* [Written instruction 1]: In the account of Stephanie Choong's family, start at "Having worked in" and end after "generally behaved well.", then write out that stretch again with "Sunday School" changed to "Bible study".
* [Written instruction 2]: According to the account of Stephanie Choong's family, who first saw Joel smoking and told his mother?

Having worked in Youth For Christ Singapore and taught at Sunday School for many years, Stephanie Choong thought she had done a decent job of raising her own two children. Joel and Claire were “good kids” who went to church, were close to their parents, and generally behaved well.

Then she found out that Joel had been smoking. A colleague visiting his school had spotted the 18-year-old and told his mother. Stephanie could also detect the smell of cigarette smoke on his clothes, and asked him about it. At first, Joel denied it. But later, he confessed. Asked why he had picked up the habit, he explained that it was partly because he was stressed, and partly because of his friends’ influence.

His father, Tim, was upset. But Stephanie decided that they should not make a big deal out of it. She realised that at this age, her son was not going to listen to a long lecture on why he shouldn’t smoke.

Besides, she tried to comfort herself, at least Joel wasn’t turning away from God or anything. It was just peer pressure, she reminded herself.

So she tried to remain calm as she spoke to her son and suggested other ways to relieve his stress. “We didn’t stop him,” she recalls. “We just said, ‘You know this is not good for you.’ Once our children are 16 years old or older, we can’t make decisions for them. We can only guide and encourage them to make the right decision.”

* [Rows]:
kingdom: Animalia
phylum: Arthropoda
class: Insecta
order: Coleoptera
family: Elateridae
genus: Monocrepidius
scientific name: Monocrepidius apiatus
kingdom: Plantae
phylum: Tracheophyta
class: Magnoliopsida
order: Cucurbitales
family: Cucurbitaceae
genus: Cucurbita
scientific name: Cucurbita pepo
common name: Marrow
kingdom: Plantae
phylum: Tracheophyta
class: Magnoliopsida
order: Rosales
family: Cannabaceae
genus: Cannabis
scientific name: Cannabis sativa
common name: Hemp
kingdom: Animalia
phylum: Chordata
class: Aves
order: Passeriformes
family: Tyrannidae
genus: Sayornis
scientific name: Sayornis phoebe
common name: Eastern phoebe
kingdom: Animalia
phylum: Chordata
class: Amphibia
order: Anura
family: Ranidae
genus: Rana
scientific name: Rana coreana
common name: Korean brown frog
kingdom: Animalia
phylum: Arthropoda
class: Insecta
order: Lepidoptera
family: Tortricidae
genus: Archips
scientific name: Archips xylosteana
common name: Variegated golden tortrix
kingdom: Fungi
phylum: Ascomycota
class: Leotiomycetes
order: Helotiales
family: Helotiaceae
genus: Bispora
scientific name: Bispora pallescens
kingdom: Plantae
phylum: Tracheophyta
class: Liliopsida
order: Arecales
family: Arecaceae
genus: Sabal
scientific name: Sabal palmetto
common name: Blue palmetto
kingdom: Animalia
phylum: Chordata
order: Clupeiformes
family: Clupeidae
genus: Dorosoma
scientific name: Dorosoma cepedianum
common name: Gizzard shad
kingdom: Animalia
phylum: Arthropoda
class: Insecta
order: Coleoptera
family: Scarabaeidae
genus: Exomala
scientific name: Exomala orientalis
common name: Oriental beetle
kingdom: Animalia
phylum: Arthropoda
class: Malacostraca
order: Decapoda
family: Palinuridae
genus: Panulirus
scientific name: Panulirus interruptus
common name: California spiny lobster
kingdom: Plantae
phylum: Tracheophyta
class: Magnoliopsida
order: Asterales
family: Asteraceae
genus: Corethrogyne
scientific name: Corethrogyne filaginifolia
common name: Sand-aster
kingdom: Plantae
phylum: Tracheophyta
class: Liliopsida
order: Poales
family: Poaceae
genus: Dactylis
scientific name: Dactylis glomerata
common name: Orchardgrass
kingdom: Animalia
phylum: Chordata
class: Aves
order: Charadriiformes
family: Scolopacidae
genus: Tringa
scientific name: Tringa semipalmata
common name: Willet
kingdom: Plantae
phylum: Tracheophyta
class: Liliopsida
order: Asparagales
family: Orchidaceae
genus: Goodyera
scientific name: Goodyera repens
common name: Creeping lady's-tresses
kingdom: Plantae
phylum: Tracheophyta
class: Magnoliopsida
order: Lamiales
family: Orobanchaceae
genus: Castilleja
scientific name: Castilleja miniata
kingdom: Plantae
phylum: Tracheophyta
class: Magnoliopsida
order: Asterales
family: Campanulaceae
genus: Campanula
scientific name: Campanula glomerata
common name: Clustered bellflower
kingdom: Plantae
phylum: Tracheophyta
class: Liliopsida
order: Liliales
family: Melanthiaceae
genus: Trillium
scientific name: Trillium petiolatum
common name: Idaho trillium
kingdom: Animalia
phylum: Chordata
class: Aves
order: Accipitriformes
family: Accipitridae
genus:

* [Full output 1]:
Having worked in Youth For Christ Singapore and taught at Bible study for many years, Stephanie Choong thought she had done a decent job of raising her own two children. Joel and Claire were “good kids” who went to church, were close to their parents, and generally behaved well.

* [Full output 2]: A colleague of Stephanie's who was visiting his school.